Intersections is organized thematically and has four principal galleries [view a Flash slideshow of galleries].
Each explores specific ways that works of art intersect with people’s lives.

Through selected works in ART and ACTION a key idea is presented — that artistry and aesthetic presence are critical to an object’s effectiveness. The beliefs and concepts that give objects power and meaning in turn dictate their aesthetic appearance. In other words, how art looks has much to do with how it works. The next section ART and KNOWLEDGE presents works that are bearers of knowledge, intended to encode, protect, or communicate information. They play critical roles in the perpetuation of traditions and teachings that are passed from generation to generation, teacher to student, performer to audience. The works in ART and POWER explore how art plays integral roles in defining and asserting power. Objects not only augment political authority, but also ensure control over the environment, negotiate gender, or express status and prestige. In the final section ART and TRANSFORMATION the works featured were made to assist with life’s transitions and transformations. Some were used by individuals seeking spiritual intervention, others eased the experience of death and the transition of the deceased to an afterlife, and still others were made by contemporary artists to comment on the social, political, and cultural transformations occurring around them.

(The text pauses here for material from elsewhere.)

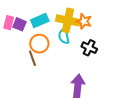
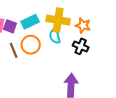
orange star: (84, 21) -> (83, 25), moved
brown line: (32, 58) -> (14, 50), moved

Explore artwork: Intersections Online Exhibition


In the center of Intersections is the FOWLER IN FOCUS gallery, which features recent acquisitions, selected artistic genres, and engaging thematic topics.

Currently on View:
Fowler in Focus: Masks of Sri Lanka
March 1 to August 30, 2009

Brightly painted wooden masks transform Sri Lankan dancers into specific characters that appear in curing rituals or popular entertainment. Ranging from comical to fierce, these unusual masks have long played an important role in performance genres that were created through the mixing of local indigenous religious traditions with strains of Buddhism and Hinduism originally imported from the Indian mainland in the first millennium BCE. The Fowler Museum collections include the most important assemblage of nineteenth and early twentieth century Sri Lankan masks in North America. Fowler in Focus: Masks of Sri Lanka presents twenty-five of these rare masks, as well as newly produced masks representing Singhaya (lion) and Mahasona (Great Graveyard Spirit) in full costume.